Rocky has given American film so many iconic moments. The first in a boxing film franchise, Rocky kick started actor Slyvester Stallone’s career. It’s a cinematic expression of the determination a man can have in the face of an immense obstacle. And though boxing films aren’t usually on my list of favorites, this 1970s flick stands out.

1980s

Chariots of Fire (1981)

PG
Ben Cross, Ian Charleson, Nicholas Farrell

Won 4 Oscars

When Eric Liddell runs, he feels God’s pleasure. His famous story coincides with another determined British athlete, a Jewish man named Abrahams. Though both religious, Liddell, a devout Christian, makes headlines during the 1924 Olympics when he refuses to run on Sunday.

Easily one of the most compelling religious films ever made, Chariots of Fire tells the incredible story of runner Eric Liddell and the faith that was more important than Olympic honors. From the memorable scene of actor Ian Charleson running on the beach with the iconic theme music to the incredible portrayal of a faithful man living to glorify God, Chariots of Fire is the best faith/sports movie around.

1990s

Braveheart (1995)

R for brutal medieval warfare
Mel Gibson, Sophie Marceau, Patrick McGoohan
Won 5 Oscars

A commoner named William Wallace retaliates against English rule in 13th Century Scotland. Banding together with his friends and loyal countrymen, Wallace seeks to overthrow their oppressors in a fight for freedom.

Everyone knows the name of William Wallace thanks to Mel Gibson’s Braveheart. His famous line as the warrior Wallace sums up the movie's desperate and courageous tone: “Every man dies. Not every man really lives.” This history-inspired epic is one of the greatest stories told on film in modern history.

Note: This film is rated R for violence, contains sexual content and language, and should not be viewed by children.
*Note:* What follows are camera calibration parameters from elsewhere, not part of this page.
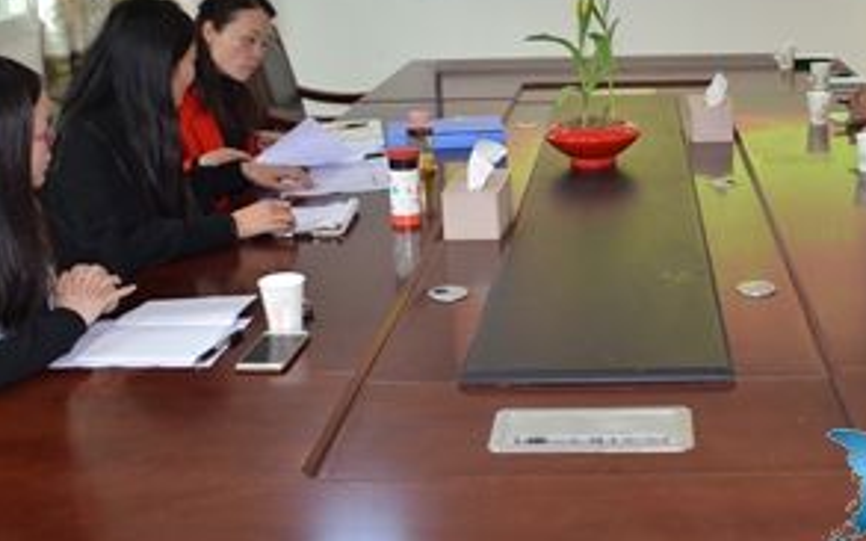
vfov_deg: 24.7
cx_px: 638
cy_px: 161
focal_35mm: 52
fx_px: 1227
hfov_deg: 38.0
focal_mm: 20
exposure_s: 1/60
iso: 450
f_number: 3.5
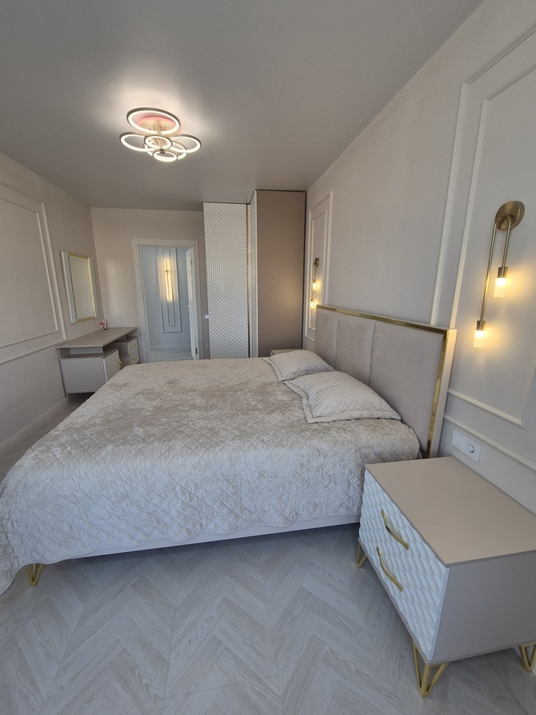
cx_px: 268
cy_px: 358
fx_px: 268
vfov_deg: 106.2
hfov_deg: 89.9
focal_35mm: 13
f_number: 2.2
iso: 50
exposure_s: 1/50
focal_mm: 2.2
Strong caution is advised.

2000s

The Lord of the Rings: The Return of the King (2003)

PG-13 for intense epic battle sequences and frightening images.
Elijah Wood, Viggo Mortensen, Ian McKellen, Sean Astin, Sean Bean, Cate Blanchett, Billy Boyd, Orlando Bloom, Bernard Hill, Ian Holm, Dominic Monaghan, John Noble, John Rhys-Davies, Miranda Otto, Liv Tyler, Andy Serkis, Hugo Weaving, Karl Urban, David Wenham
Won 11 Oscars

In a desperate attempt to rid Middle Earth of the evil besetting it, hobbits Frodo and Sam continue their perilous journey to Mount Doom where they must destroy the Ring. Friends and allies meanwhile must defend themselves against a wicked onslaught that threatens the very existence of man.

The Return of the King is the crowning achievement of director Peter Jackson’s work to bring revered, Christian author J.R.R. Tolkien’s Lord of the Rings trilogy to the big screen. The Fellowship of the Ring and The Two Towers build an incredible cinematic climax to this third installment in the blockbuster franchise. Supported by an all-star cast (as you can see by the list of actors above), The Return of the King is a compelling tale of loyalty, bravery, and faith. This is one trilogy no one should miss.

Note: Watch the extended version for the best viewing experience (the original version does not explain as much as the extended).